Studio album by Bond
- Released: 15 June 2004
- Recorded: December 2003 – March 2004
- Genre: Classical crossover, electronic, synthpop
- Length: 47:44
- Label: Decca
- Producer: Mel Bush

Bond chronology
| Remixed (2003) | Classified (2004) | Explosive: The Best of Bond (2005) |

= Classified (Bond album) =

Classified is the third studio album and fourth overall album released through Decca Records by the classical crossover string quartet Bond. Lead single "Explosive" was released as a double A-side with a different version of "Highly Strung". This updated version featured on the special edition of Classified.
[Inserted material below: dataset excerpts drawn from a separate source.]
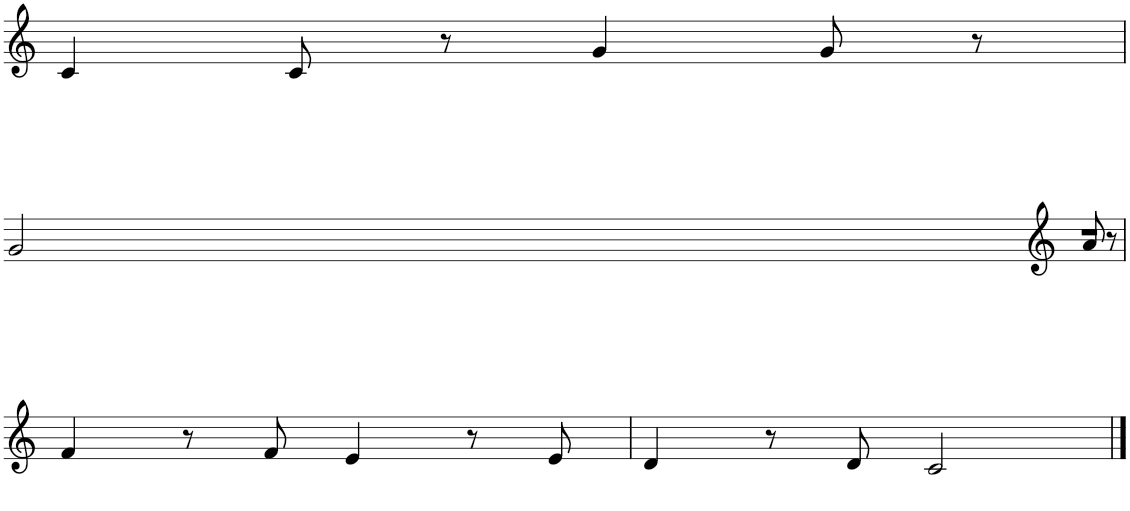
**kern
*part1
*staff1
*I"Flauta
*I'Fl
!!LO:PB:g=z
*clefG2
*k[]
*M4/4
=105
4c/
8c/
8r
4g/
8g/
8r
!!LO:LB:g=z
=106
2g/
4%15ryy
1r
8a/
8r
!!LO:LB:g=z
=107
4f/
8r
8f/
4e/
8r
8e/
=108
4d/
8r
8d/
2c/
==
*-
Popular worldwide, Classified found success in Australia where it went double platinum. "Explosive" was also picked to be the Australian theme for the 2004 Athens Olympic Games.
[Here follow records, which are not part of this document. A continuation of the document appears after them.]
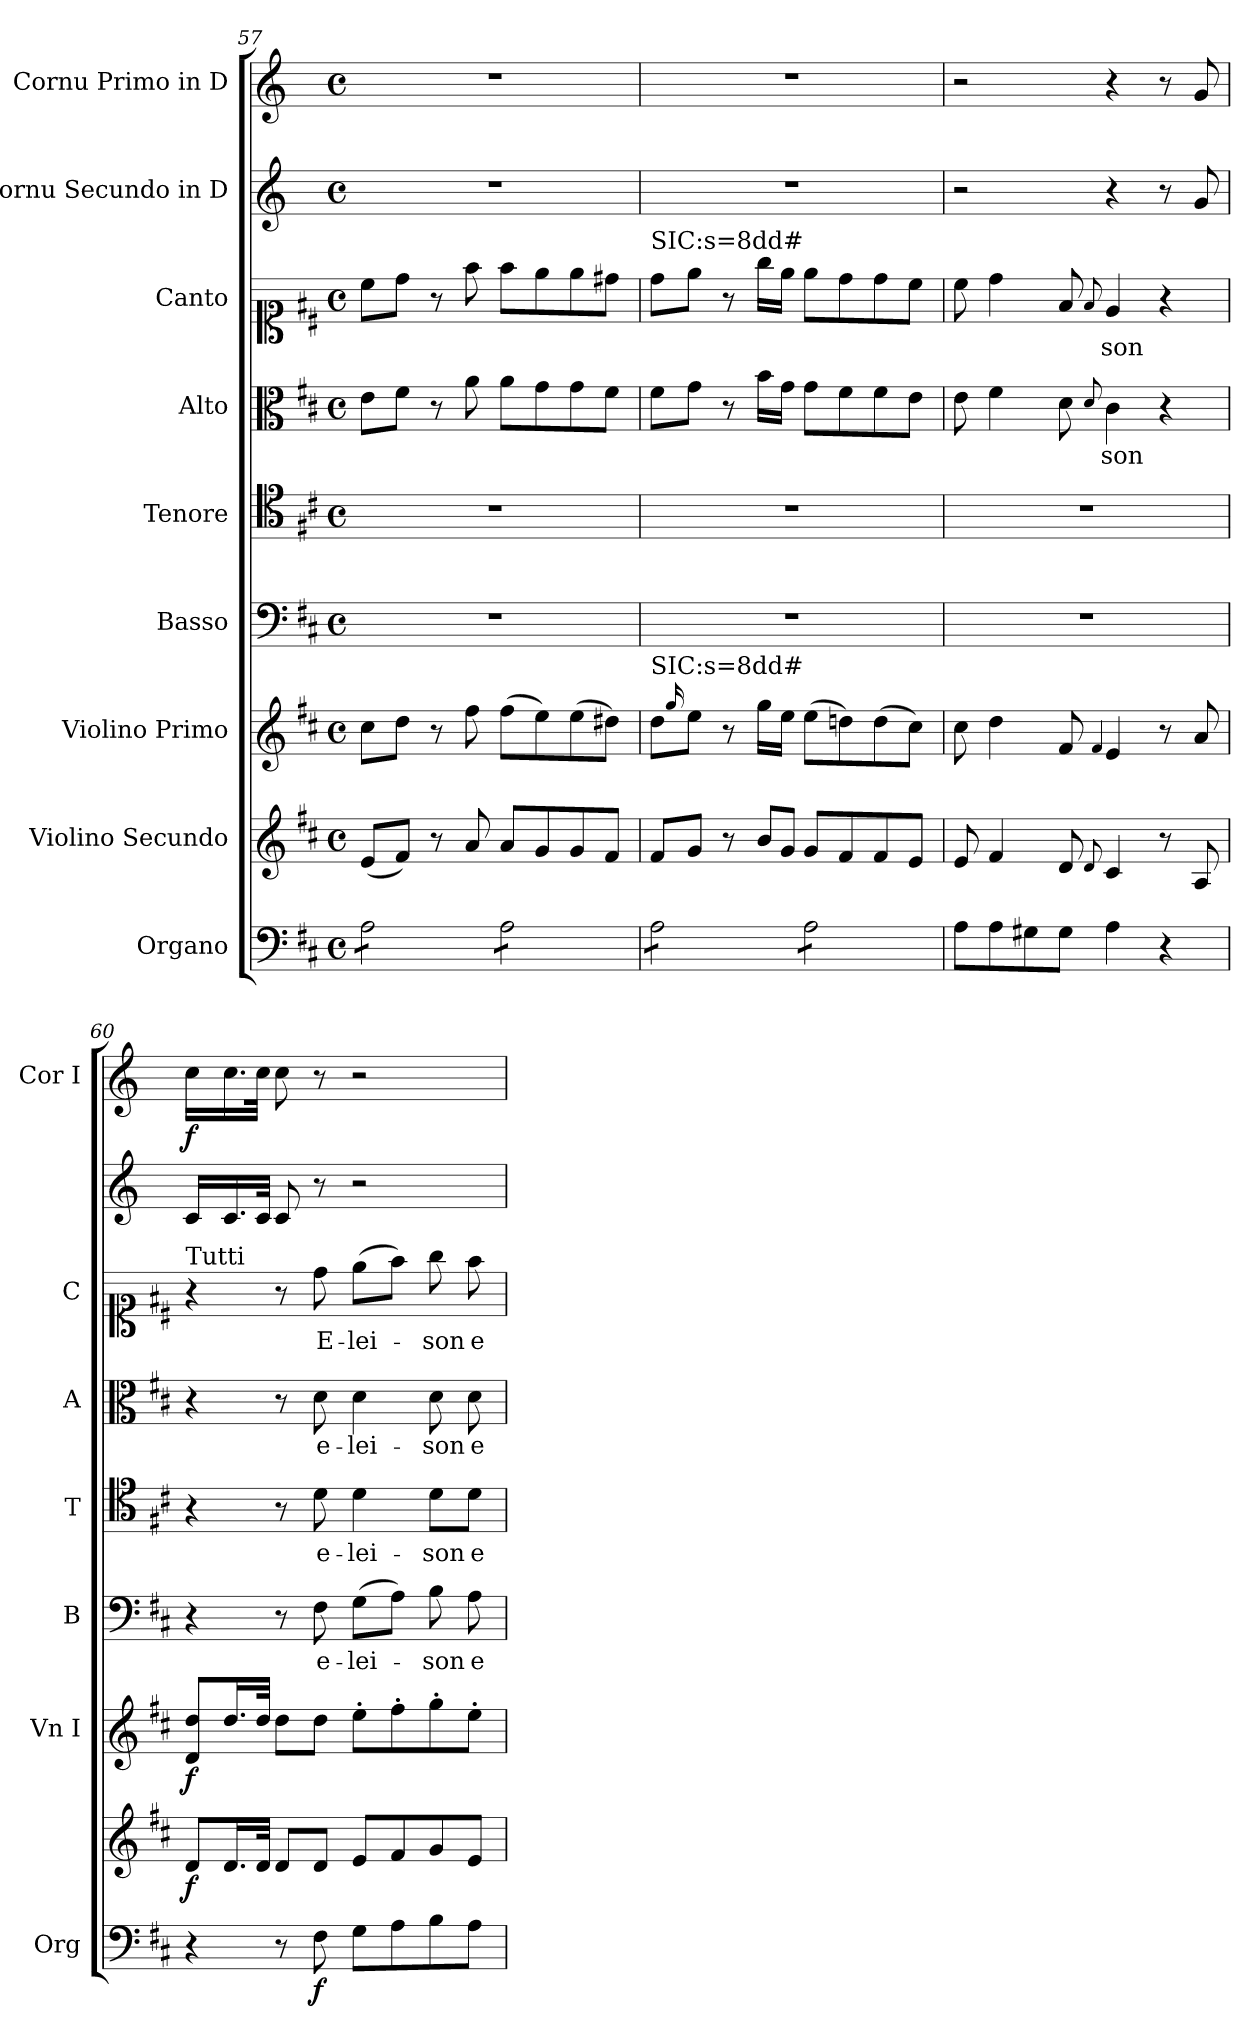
**kern	**dynam	**kern	**dynam	**kern	**dynam	**kern	**text	**kern	**text	**kern	**text	**kern	**text	**kern	**kern	**dynam
*part9	*part9	*part8	*part8	*part7	*part7	*part6	*part6	*part5	*part5	*part4	*part4	*part3	*part3	*part2	*part1	*part1
*staff9	*staff9	*staff8	*staff8	*staff7	*staff7	*staff6	*staff6	*staff5	*staff5	*staff4	*staff4	*staff3	*staff3	*staff2	*staff1	*staff1
*I"Organo	*	*I"Violino Secundo	*	*I"Violino Primo	*	*I"Basso	*	*I"Tenore	*	*I"Alto	*	*I"Canto	*	*I"Cornu Secundo in D	*I"Cornu Primo in D	*
*I'Org	*	*	*	*I'Vn I	*	*I'B	*	*I'T	*	*I'A	*	*I'C	*	*	*I'Cor I	*
*clefF4	*	*clefG2	*	*clefG2	*	*clefF4	*	*clefC4	*	*clefC3	*	*clefC1	*	*clefG2	*clefG2	*
*	*	*	*	*	*	*	*	*	*	*	*	*	*	*ITrd6c10	*ITrd6c10	*
*k[f#c#]	*	*k[f#c#]	*	*k[f#c#]	*	*k[f#c#]	*	*k[f#c#]	*	*k[f#c#]	*	*k[f#c#]	*	*k[f#c#]	*k[f#c#]	*
*M4/4	*	*M4/4	*	*M4/4	*	*M4/4	*	*M4/4	*	*M4/4	*	*M4/4	*	*M4/4	*M4/4	*
*met(c)	*	*met(c)	*	*met(c)	*	*met(c)	*	*met(c)	*	*met(c)	*	*met(c)	*	*met(c)	*met(c)	*
=57	=57	=57	=57	=57	=57	=57	=57	=57	=57	=57	=57	=57	=57	=57	=57	=57
*tremolo	*	*	*	*	*	*	*	*	*	*	*	*	*	*	*	*
8A\L	.	(8e/L	.	8cc#\L	.	1r	.	1r	.	8e\L	.	8cc#\L	.	1r	1r	.
8A\	.	8f#/J)	.	8dd\J	.	.	.	.	.	8f#\J	.	8dd\J	.	.	.	.
8A\	.	8r	.	8r	.	.	.	.	.	8r	.	8r	.	.	.	.
8A\J	.	8a/	.	8ff#\	.	.	.	.	.	8a\	.	8ff#\	.	.	.	.
8A\L	.	8a/L	.	(8ff#\L	.	.	.	.	.	8a\L	.	8ff#\L	.	.	.	.
8A\	.	8g/	.	8ee\)	.	.	.	.	.	8g\	.	8ee\	.	.	.	.
8A\	.	8g/	.	(8ee\	.	.	.	.	.	8g\	.	8ee\	.	.	.	.
8A\J	.	8f#/J	.	8dd#X\J)	.	.	.	.	.	8f#\J	.	8dd#X\J	.	.	.	.
=58	=58	=58	=58	=58	=58	=58	=58	=58	=58	=58	=58	=58	=58	=58	=58	=58
!	!	!	!	!	!	!	!	!	!	!	!	!LO:TX:a:t=SIC&colon;s=8dd#	!	!	!	!
!	!	!	!	!LO:TX:a:t=SIC&colon;s=8dd#	!	!	!	!	!	!	!	!	!	!	!	!
8A\L	.	8f#/L	.	8dd\L	.	1r	.	1r	.	8f#\L	.	8dd\L	.	1r	1r	.
.	.	.	.	16qqgg/	.	.	.	.	.	.	.	.	.	.	.	.
8A\	.	8g/J	.	8ee\J	.	.	.	.	.	8g\J	.	8ee\J	.	.	.	.
8A\	.	8r	.	8r	.	.	.	.	.	8r	.	8r	.	.	.	.
!	!	!LO:N:vis=8	!	!	!	!	!	!	!	!	!	!	!	!	!	!
8A\J	.	16b/L	.	16gg\LL	.	.	.	.	.	16b\LL	.	16gg\LL	.	.	.	.
!	!	!LO:N:vis=8	!	!	!	!	!	!	!	!	!	!	!	!	!	!
.	.	16g/J	.	16ee\JJ	.	.	.	.	.	16g\JJ	.	16ee\JJ	.	.	.	.
8A\L	.	8g/L	.	(8ee\L	.	.	.	.	.	8g\L	.	8ee\L	.	.	.	.
8A\	.	8f#/	.	8ddn\)	.	.	.	.	.	8f#\	.	8dd\	.	.	.	.
8A\	.	8f#/	.	(8dd\	.	.	.	.	.	8f#\	.	8dd\	.	.	.	.
8A\J	.	8e/J	.	8cc#\J)	.	.	.	.	.	8e\J	.	8cc#\J	.	.	.	.
*Xtremolo	*	*	*	*	*	*	*	*	*	*	*	*	*	*	*	*
=59	=59	=59	=59	=59	=59	=59	=59	=59	=59	=59	=59	=59	=59	=59	=59	=59
8A\L	.	8e/	.	8cc#\	.	1r	.	1r	.	8e\	.	8cc#\	.	2r	2r	.
8A\	.	4f#/	.	4dd\	.	.	.	.	.	4f#\	.	4dd\	.	.	.	.
8G#X\	.	.	.	.	.	.	.	.	.	.	.	.	.	.	.	.
8G#\J	.	8d/	.	8f#/	.	.	.	.	.	8d\	.	8f#/	.	.	.	.
.	.	8qqd/	.	4qqf#/	.	.	.	.	.	8qqd/	.	8qqf#/	.	.	.	.
4A\	.	4c#/	.	4e/	.	.	.	.	.	4c#\	-son	4e/	-son	4r	4r	.
4r	.	8r	.	8r	.	.	.	.	.	4r	.	4r	.	8r	8r	.
.	.	8A/	.	8a/	.	.	.	.	.	.	.	.	.	8A/	8A/	.
=60	=60	=60	=60	=60	=60	=60	=60	=60	=60	=60	=60	=60	=60	=60	=60	=60
!	!	!	!	!	!	!	!	!	!	!	!	!LO:TX:a:t=Tutti	!	!	!	!
!	!	!	!	!	!	!	!	!	!	!	!	!	!	!LO:N:vis=16	!LO:N:vis=16	!
4r	.	8d/L	f	8d/ 8dd/L	f	4r	.	4r	.	4r	.	4r	.	8D/LL	8d\LL	f
.	.	16.d/L	.	16.dd/L	.	.	.	.	.	.	.	.	.	16.D/	16.d\	.
.	.	32d/JJk	.	32dd/JJk	.	.	.	.	.	.	.	.	.	32D/JJk	32d\JJk	.
8r	.	8d/L	.	8dd\L	.	8r	.	8r	.	8r	.	8r	.	8D/	8d\	.
8F#\	f	8d/J	.	8dd\J	.	8F#\	e-	8d\	e-	8d\	e-	8dd\	E-	8r	8r	.
8G\L	.	8e/L	.	8ee'\L	.	(8G\L	-lei-	4d\	-lei-	4d\	-lei-	(8ee\L	-lei-	2r	2r	.
8A\	.	8f#/	.	8ff#'\	.	8A\J)	.	.	.	.	.	8ff#\J)	.	.	.	.
8B\	.	8g/	.	8gg'\	.	8B\	-son	8d\L	-son	8d\	-son	8gg\	-son	.	.	.
8A\J	.	8e/J	.	8ee'\J	.	8A\	e-	8d\J	e-	8d\	e-	8ff#\	e-	.	.	.
=	=	=	=	=	=	=	=	=	=	=	=	=	=	=	=	=
*-	*-	*-	*-	*-	*-	*-	*-	*-	*-	*-	*-	*-	*-	*-	*-	*-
"Explosive" is also used regularly during New York Rangers ice hockey games at Madison Square Garden as the intermission music prior to a shootout, should the game reach that phase.
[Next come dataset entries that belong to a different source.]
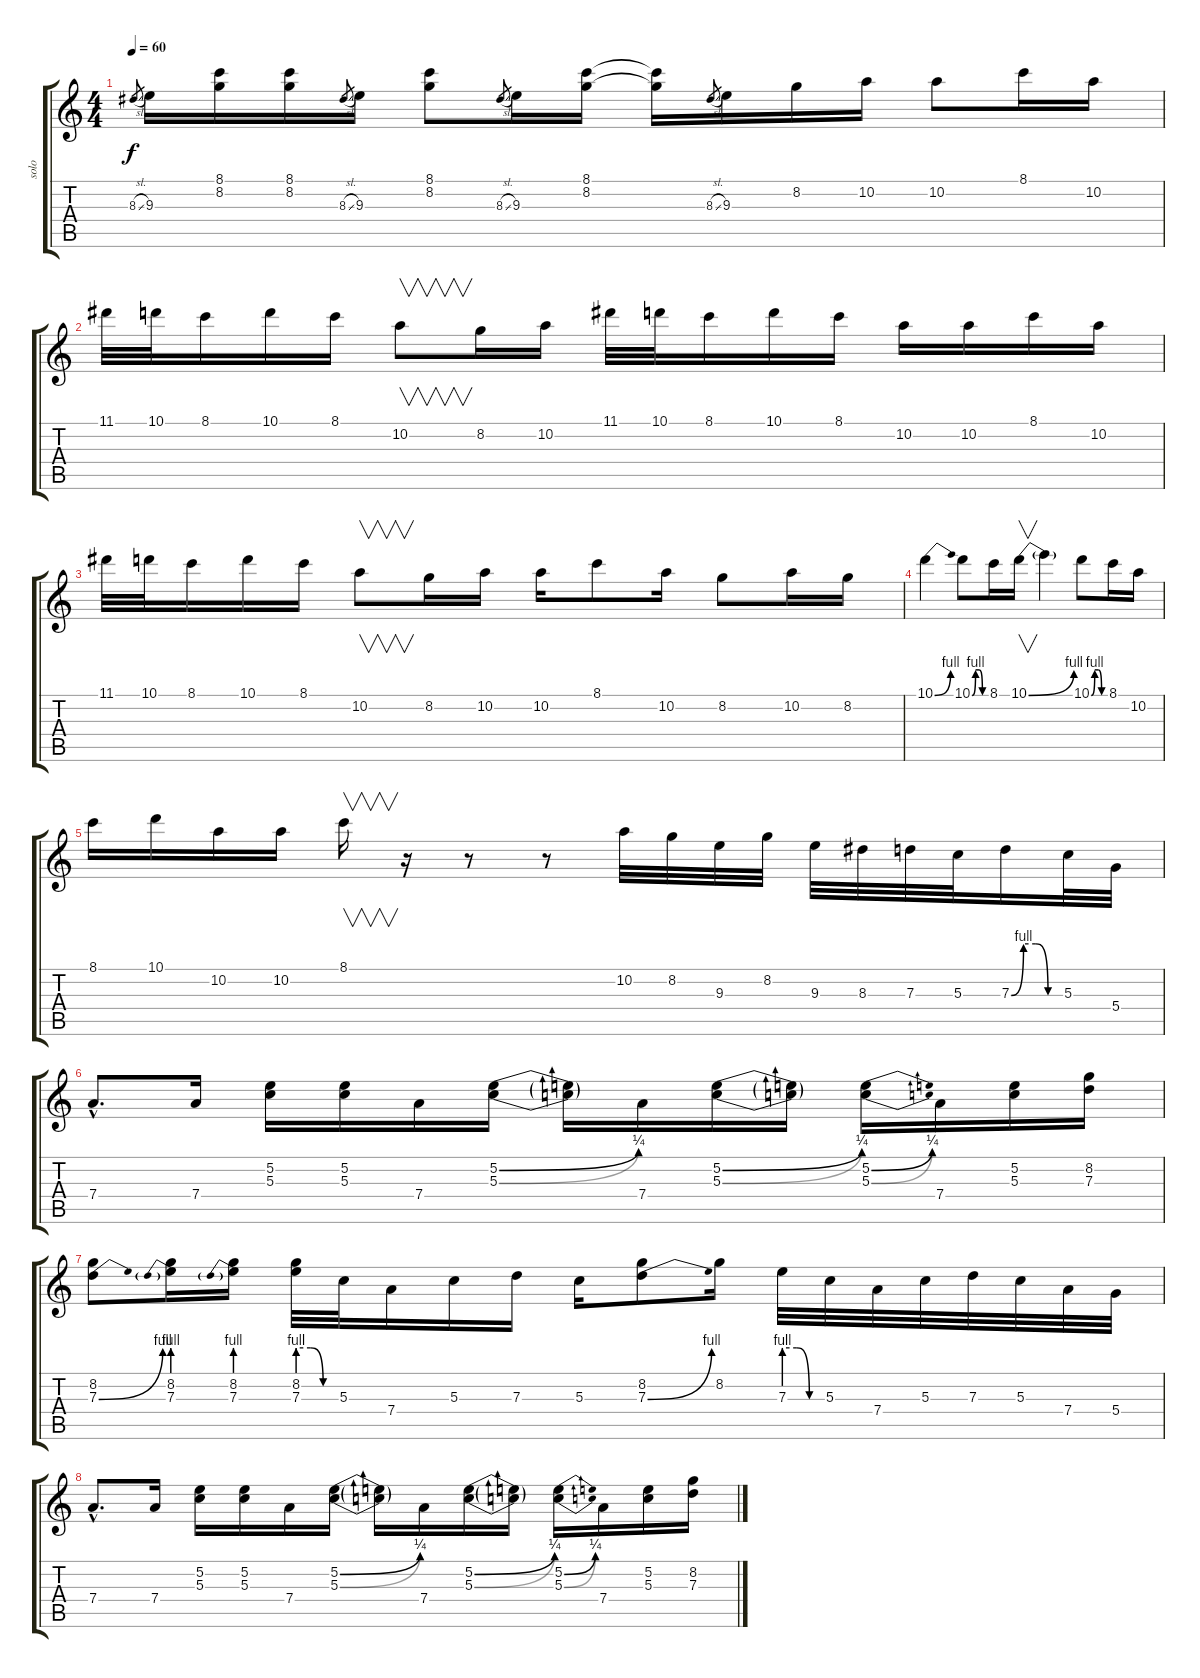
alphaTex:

\track ("solo" "solo") {instrument distortionguitar}
\staff {score tabs}
\tuning (E4 B3 G3 D3 A2 E2) {hide}
\ts (4 4)
\tempo 60
\clef g2
\ks c
8.3{sl}.8{gr dy f} 9.3.16 (8.1 8.2).16 (8.1 8.2).16 8.3{sl}.8{gr} 9.3.16 (8.1 8.2).8 8.3{sl}.8{gr} 9.3.16 (8.1 8.2).16 (8.1{t} 8.2{t}).16 8.3{sl}.8{gr} 9.3.16 8.2.16 10.2.16 10.2.8 8.1.16 10.2.16 |
11.1.32 10.1.32 8.1.16 10.1.16 8.1.16 10.2.8{v} 8.2.16 10.2.16 11.1.32 10.1.32 8.1.16 10.1.16 8.1.16 10.2.16 10.2.16 8.1.16 10.2.16 |
11.1.32 10.1.32 8.1.16 10.1.16 8.1.16 10.2.8{v} 8.2.16 10.2.16 10.2.16 8.1.8 10.2.16 8.2.8 10.2.16 8.2.16 |
10.1{be (bend 0 0 60 4)}.4 10.1{be (custom 0 0 15 4 30 4 45 0 60 0)}.8 8.1.16 10.1{be (bend 0 0 60 4)}.16{v} 10.1{t}.4 10.1{be (custom 0 0 15 4 30 4 45 0 60 0)}.8 8.1.16 10.2.16 |
8.1.16 10.1.16 10.2.16 10.2.16 8.1.16{v} r.16 r.8 r.8 10.2.32 8.2.32 9.3.32 8.2.32 9.3.32 8.3.32 7.3.32 5.3.32 7.3{be (custom 0 0 15 4 30 4 45 0 60 0)}.16 5.3.32 5.4.32 |
7.4{hac}.8{d} 7.4.16 (5.2 5.3).16 (5.2 5.3).16 7.4.16 (5.2{be (bend 0 0 60 1)} 5.3{be (bend 0 0 60 1)}).16 (5.2{t} 5.3{t}).16 7.4.16 (5.2{be (bend 0 0 60 1)} 5.3{be (bend 0 0 60 1)}).16 (5.2{t} 5.3{t}).16 (5.2{be (bend 0 0 60 1)} 5.3{be (bend 0 0 60 1)}).16 7.4.16 (5.2 5.3).16 (8.2 7.3).16 |
(8.2 7.3{be (bend 0 0 60 4)}).8 (8.2 7.3{be (prebend 0 4 60 4)}).16 (8.2 7.3{be (prebend 0 4 60 4)}).16 (8.2 7.3{be (custom 0 4 20 4 40 0 60 0)}).32 5.3.32 7.4.16 5.3.16 7.3.16 5.3.16 (8.2 7.3{be (bend 0 0 60 4)}).8 8.2.16 7.3{be (custom 0 4 20 4 40 0 60 0)}.32 5.3.32 7.4.32 5.3.32 7.3.32 5.3.32 7.4.32 5.4.32 |
7.4{hac}.8{d} 7.4.16 (5.2 5.3).16 (5.2 5.3).16 7.4.16 (5.2{be (bend 0 0 60 1)} 5.3{be (bend 0 0 60 1)}).16 (5.2{t} 5.3{t}).16 7.4.16 (5.2{be (bend 0 0 60 1)} 5.3{be (bend 0 0 60 1)}).16 (5.2{t} 5.3{t}).16 (5.2{be (bend 0 0 60 1)} 5.3{be (bend 0 0 60 1)}).16 7.4.16 (5.2 5.3).16 (8.2 7.3).16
In Japan, a special edition with different artwork was released. It features three bonus tracks ("Caravan", "Carmina" and "Sugarplum"), which were later featured on their greatest hits album Explosive: The Best of Bond.

Professional ratings
Review scores
| Source | Rating |
| AllMusic | link |

==Track listing==

| Title | US | Hong Kong, Taiwan, UK | Japan | Latin America | Length |
|---|---|---|---|---|---|
| "Explosive" | 1 | 1 | 1 | 1 | 3:12 |
| "Scorchio" | 5 | 2 | 2 | 5 | 3:31 |
| "Midnight Garden" | 3 | 3 | 3 | 3 | 4:07 |
| "Fly Robin Fly" | 4 |  |  | 4 | 3:09 |
| "Lullaby" | 6 | 4 | 4 | 6 | 3:48 |
| "Samba" | 2 | 5 | 5 | 2 | 3:35 |
| "Hungarian" | 7 | 6 | 6 | 7 | 3:00 |
| "I'll Fly Away" | 8 | 7 | 7 | 8 | 3:10 |
| "Dream Star" | 9 | 8 | 8 | 9 | 4:38 |
| "Highly Strung" | 10 | 9 | 9 | 10 | 3:30 |
| "Adagio For Strings" | 11 | 10 | 10 | 11 | 4:24 |
| "Señorita" | 12 | 11 | 11 | 12 | 4:27 |
| "Explosive" (Ed Leal Mix) | 13 | 12 | 12 | 13 | 3:10 |
| "Sugarplum" |  |  | 13 |  | 2:21 |
| "Carmina" |  |  | 14 |  | 4:20 |
| "Caravan" |  |  | 15 |  | 3:44 |

===Bonus videos===
- "Explosive" (Promo video)
- Making of "Explosive"
- "Samba" (Promo video)

==Charts==

| Chart (2004) | Peak position |
|---|---|
| Australian Albums (ARIA) | 1 |
| Austrian Albums (Ö3 Austria) | 26 |
| Belgian Albums (Ultratop Wallonia) | 85 |
| French Albums (SNEP) | 95 |
| Swiss Albums (Schweizer Hitparade) | 73 |
| UK Albums (OCC) | 32 |
| US Billboard 200 | 76 |
| US Top Classical Albums (Billboard) | 2 |

==Certifications==

| Region | Certification | Certified units/sales |
| Australia (ARIA) | Platinum | 70,000^{^} |
^{^} Shipments figures based on certification alone.